И по сей день Ману’экэ странствует по джунглям, не зверь и не человек, тень своего прошлого, пример божьего гнева и одновременно – предупреждение богов. Он напоминает нам о власти Иву’иву и А’аки, о том, что они могут давать и отбирать жизнь, о том, что они всегда смотрят на нас, готовые принять или предложить дары, столь желанные для людей.
Тут Таллент остановился, и меня вновь охватила дрожь. Ночь вокруг нас словно бы еще потемнела и стала такой темной, что я уже не мог разглядеть сидящего рядом со мной Таллента, такой темной, что его голос как будто превратился во что-то осязаемое и тканое, в занавесь из темно-сливового бархата, повисшую между нами.
А потом дрожь пришла более пугающая и холодная, потому что в это мгновение я понял: это сказание, этот миф, который Таллент заучил, услыхав его бог знает от кого, который он таил, берег, нежил и ласкал, пока не смог его почти что петь, идеально соблюдая все паузы и переливы, и есть причина нашего пребывания на острове.
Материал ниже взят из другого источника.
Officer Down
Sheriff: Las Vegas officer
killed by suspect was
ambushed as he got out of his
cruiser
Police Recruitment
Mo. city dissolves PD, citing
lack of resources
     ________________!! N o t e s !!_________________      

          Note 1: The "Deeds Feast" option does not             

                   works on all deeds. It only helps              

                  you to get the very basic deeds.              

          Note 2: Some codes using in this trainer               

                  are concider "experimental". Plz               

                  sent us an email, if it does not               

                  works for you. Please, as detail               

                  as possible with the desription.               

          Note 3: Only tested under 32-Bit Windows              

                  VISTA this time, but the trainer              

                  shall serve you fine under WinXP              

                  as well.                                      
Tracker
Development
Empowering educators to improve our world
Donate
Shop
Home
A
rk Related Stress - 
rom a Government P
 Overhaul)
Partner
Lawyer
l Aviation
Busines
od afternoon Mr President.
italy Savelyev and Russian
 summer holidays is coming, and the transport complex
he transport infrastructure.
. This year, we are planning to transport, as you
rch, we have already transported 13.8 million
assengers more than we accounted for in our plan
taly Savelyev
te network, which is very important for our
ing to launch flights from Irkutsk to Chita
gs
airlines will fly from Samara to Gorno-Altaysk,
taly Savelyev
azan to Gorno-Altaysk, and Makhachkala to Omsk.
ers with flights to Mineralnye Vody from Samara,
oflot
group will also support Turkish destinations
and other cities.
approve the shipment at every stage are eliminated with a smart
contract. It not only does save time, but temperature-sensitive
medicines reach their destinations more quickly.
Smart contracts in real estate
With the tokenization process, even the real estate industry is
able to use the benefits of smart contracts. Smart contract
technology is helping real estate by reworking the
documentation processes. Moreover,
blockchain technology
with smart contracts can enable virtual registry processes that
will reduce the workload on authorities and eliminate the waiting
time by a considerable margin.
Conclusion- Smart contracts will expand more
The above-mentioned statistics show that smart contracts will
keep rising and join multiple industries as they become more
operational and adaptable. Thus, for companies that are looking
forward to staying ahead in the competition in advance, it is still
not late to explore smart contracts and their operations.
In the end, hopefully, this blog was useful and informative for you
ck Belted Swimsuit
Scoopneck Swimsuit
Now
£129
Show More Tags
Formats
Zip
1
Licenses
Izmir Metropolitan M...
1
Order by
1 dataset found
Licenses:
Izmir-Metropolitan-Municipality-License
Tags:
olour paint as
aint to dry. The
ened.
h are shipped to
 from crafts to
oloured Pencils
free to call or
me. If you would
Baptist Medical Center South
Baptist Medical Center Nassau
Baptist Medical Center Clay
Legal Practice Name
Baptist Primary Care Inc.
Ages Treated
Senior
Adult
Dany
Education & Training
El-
Он собирался найти Ману’экэ; он собирался придать легенде смысл; он собирался разыскать существо, которое ползало по детским кошмарам, населяло походные байки, существовало в той же вселенной, что и камни, способные скрещиваться с планетами и порождать горы и людей. Внезапно пребывание в этом месте показалось мне сюрреалистическим, а весь наш поход – даже в слове «поход» было что-то литературное и фантастическое, как будто компания бестолковых героев ищет волшебный и наделенный невероятными свойствами предмет, – дешевым розыгрышем.
И все же – и это пугало еще сильнее – я почувствовал также, как что-то во мне освободилось. Даже сейчас, спустя столько десятилетий, я не могу объяснить этого точнее. Я вдруг обнаружил, что представляю себе длинную, толстую прочерченную мелом черту, вытянувшуюся по плоской выжженной земле. По одну сторону лежало то, что я знал, аккуратный кирпичный город безоконных построек, вещи и факты, в истинности которых я не сомневался (на ум невольно пришла моя лестница с именами тех, кто мудрее меня, и я устыдился, что попал в такое положение, что безмолвно благоговею перед антропологом). А по другую сторону лежал мир Таллента, который я не видел, потому что он был окутан туманом, рассеивающимся и сгущающимся по непредсказуемым законам, так что время от времени мне на мгновение приоткрывалось, что за ним скрывается – и это были лишь движущиеся краски, а не настоящие образы; но там было что-то неодолимое, я знал, и страх оказаться во власти этого мира в конечном счете пугал меньше, чем невозможность узнать, что лежит за туманом, отказ изучить то, что, возможно, мне больше никогда не доведется изучать.
И поэтому я закрыл глаза; я проигнорировал свои чувства; я переступил через черту.